95.39 per cent of UK businesses and consumers can now access minimum broadband speeds of 24Mbps

British businesses have benefited from a £9 billion increase in turnover since the UK government’s rollout of superfast broadband services to 95 per cent of the country, according to a new industry report.

The Evaluation of the Economic Impact and Public Value of the Superfast Broadband Programme” report, looks at the transformative impact of superfast broadband services across the country.

According to the report, British industry has reaped £12.28 of benefit for every £1 invested by the government in providing 95 per cent of the population with access to superfast broadband.

"Our rollout of superfast broadband across the UK has been the most challenging infrastructure project in a generation but is one of our greatest successes. We are reaching thousands more homes and businesses every week, that can now reap the clear and tangible benefits that superfast broadband provides. We are helping to ensure the downfall of the digital divide," said the UK’s Minister for Digital, Margot James.

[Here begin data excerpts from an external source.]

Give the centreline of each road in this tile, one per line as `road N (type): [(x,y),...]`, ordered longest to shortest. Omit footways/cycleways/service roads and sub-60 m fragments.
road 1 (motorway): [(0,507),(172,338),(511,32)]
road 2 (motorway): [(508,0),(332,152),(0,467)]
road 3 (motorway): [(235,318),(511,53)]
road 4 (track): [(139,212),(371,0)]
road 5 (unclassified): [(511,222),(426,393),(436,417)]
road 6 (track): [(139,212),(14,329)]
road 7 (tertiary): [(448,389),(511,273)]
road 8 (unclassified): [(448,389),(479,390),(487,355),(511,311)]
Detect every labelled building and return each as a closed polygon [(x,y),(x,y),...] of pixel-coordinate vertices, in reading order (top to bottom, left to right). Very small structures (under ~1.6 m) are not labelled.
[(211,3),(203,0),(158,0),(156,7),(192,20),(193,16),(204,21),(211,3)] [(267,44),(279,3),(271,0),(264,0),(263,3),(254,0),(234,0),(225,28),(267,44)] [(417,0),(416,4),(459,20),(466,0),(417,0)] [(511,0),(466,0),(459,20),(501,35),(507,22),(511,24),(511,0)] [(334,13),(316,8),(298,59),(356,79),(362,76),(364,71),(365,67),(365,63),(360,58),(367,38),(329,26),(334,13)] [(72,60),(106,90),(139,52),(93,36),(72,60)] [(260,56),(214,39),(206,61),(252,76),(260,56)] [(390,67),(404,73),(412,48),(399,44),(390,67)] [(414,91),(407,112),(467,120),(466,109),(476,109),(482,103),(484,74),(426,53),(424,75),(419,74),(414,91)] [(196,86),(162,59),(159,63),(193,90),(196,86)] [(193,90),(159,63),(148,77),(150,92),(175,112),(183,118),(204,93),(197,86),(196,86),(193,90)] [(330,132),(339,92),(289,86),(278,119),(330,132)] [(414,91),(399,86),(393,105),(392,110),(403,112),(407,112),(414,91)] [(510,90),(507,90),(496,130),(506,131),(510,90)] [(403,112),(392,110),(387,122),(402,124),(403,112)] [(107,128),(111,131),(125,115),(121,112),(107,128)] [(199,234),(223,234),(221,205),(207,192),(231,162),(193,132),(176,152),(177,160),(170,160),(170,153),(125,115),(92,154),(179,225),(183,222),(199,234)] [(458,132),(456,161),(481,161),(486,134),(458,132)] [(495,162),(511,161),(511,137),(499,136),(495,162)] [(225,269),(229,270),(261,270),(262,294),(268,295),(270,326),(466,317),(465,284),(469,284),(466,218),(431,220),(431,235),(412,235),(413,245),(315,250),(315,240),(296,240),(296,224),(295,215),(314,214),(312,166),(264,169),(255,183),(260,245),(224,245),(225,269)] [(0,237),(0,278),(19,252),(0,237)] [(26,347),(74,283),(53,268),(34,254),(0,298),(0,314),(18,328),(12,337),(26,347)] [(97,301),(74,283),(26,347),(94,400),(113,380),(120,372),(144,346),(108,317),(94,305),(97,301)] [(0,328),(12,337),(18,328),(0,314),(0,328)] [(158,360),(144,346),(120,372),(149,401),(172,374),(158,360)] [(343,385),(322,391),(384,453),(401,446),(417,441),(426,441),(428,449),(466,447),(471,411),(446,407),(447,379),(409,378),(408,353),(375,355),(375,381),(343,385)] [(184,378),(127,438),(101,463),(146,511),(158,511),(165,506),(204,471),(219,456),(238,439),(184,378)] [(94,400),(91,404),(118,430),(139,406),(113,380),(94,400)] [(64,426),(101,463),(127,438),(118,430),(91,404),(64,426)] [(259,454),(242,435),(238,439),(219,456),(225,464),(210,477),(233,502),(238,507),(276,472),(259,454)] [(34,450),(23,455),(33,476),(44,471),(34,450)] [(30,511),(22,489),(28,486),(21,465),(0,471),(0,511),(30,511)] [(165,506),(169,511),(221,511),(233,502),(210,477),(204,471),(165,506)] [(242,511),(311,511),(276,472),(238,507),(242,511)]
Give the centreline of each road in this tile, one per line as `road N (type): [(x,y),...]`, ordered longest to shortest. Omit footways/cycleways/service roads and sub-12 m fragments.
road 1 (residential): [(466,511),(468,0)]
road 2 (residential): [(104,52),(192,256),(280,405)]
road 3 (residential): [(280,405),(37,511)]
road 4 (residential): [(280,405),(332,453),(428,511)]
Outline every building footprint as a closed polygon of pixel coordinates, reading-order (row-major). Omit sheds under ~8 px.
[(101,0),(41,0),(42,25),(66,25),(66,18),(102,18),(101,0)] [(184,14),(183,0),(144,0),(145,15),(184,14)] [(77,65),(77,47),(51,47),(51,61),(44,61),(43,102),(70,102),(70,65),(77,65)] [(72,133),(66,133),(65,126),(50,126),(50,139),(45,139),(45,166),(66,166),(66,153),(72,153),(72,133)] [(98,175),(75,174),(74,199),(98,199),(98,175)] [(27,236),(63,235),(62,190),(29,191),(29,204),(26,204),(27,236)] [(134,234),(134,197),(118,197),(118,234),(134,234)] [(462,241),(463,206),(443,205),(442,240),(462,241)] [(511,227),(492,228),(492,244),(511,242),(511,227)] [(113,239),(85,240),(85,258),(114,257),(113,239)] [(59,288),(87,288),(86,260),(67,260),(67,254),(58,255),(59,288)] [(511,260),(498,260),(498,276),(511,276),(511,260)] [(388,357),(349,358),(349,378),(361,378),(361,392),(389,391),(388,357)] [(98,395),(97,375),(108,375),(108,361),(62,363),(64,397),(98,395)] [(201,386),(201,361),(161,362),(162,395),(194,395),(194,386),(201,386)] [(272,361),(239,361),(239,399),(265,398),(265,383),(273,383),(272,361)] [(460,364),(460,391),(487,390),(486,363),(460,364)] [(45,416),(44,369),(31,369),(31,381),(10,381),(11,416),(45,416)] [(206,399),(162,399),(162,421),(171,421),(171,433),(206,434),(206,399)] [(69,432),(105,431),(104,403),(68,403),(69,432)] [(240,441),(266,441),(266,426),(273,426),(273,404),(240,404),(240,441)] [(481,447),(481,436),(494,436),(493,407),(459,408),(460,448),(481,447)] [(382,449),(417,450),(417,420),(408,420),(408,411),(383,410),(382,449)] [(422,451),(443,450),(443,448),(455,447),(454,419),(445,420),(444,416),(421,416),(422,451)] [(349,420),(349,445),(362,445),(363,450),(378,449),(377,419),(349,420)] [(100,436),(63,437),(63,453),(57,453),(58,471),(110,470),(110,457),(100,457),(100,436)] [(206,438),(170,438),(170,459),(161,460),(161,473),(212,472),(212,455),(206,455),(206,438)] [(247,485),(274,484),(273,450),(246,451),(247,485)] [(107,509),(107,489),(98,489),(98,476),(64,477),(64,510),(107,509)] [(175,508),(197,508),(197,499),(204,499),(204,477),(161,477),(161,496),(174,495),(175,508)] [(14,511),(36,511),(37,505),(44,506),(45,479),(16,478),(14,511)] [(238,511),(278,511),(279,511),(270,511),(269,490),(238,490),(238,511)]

While the industry has greeted the UK government’s superfast rollout initiative with enthusiasm, many are still concerned that the country’s hard to reach rural populations are being left behind.

“This research vindicates the CLA’s position on the value that superfast broadband can bring to our rural economy. Despite the progress made on the roll-out of superfast broadband, the research also highlights the disparity between broadband in urban areas in comparison to rural areas,” said CLA president, Tim Breitmeyer.

These concerns were echoed by Evan Wienburg, CEO of full fibre infrastructure provider, TrueSpeed. Wienberg believes that the UK government will encounter problems further down the line when it attempts to scale up speeds on the country’s superfast networks.

“Today’s research demonstrates the huge benefits that broadband can have to UK businesses, but let’s not get carried away. The majority of the current infrastructure remains a makeweight solution that won’t support future connectivity needs – it’s the full-fibre network rollout stats that should set the benchmark for success.

 “The Government is on the right track, but in the South West, which has the lowest superfast coverage in England, there are still many underserved communities in which local businesses cannot access cloud-based tools, where home-working is a non-starter, and where growing numbers of urban commuters spend their mornings clogging up the roads rather than driving UK productivity. In the next, game-changing evolution of our infrastructure, we cannot afford to let these communities slip further behind the rest of the country,” he said.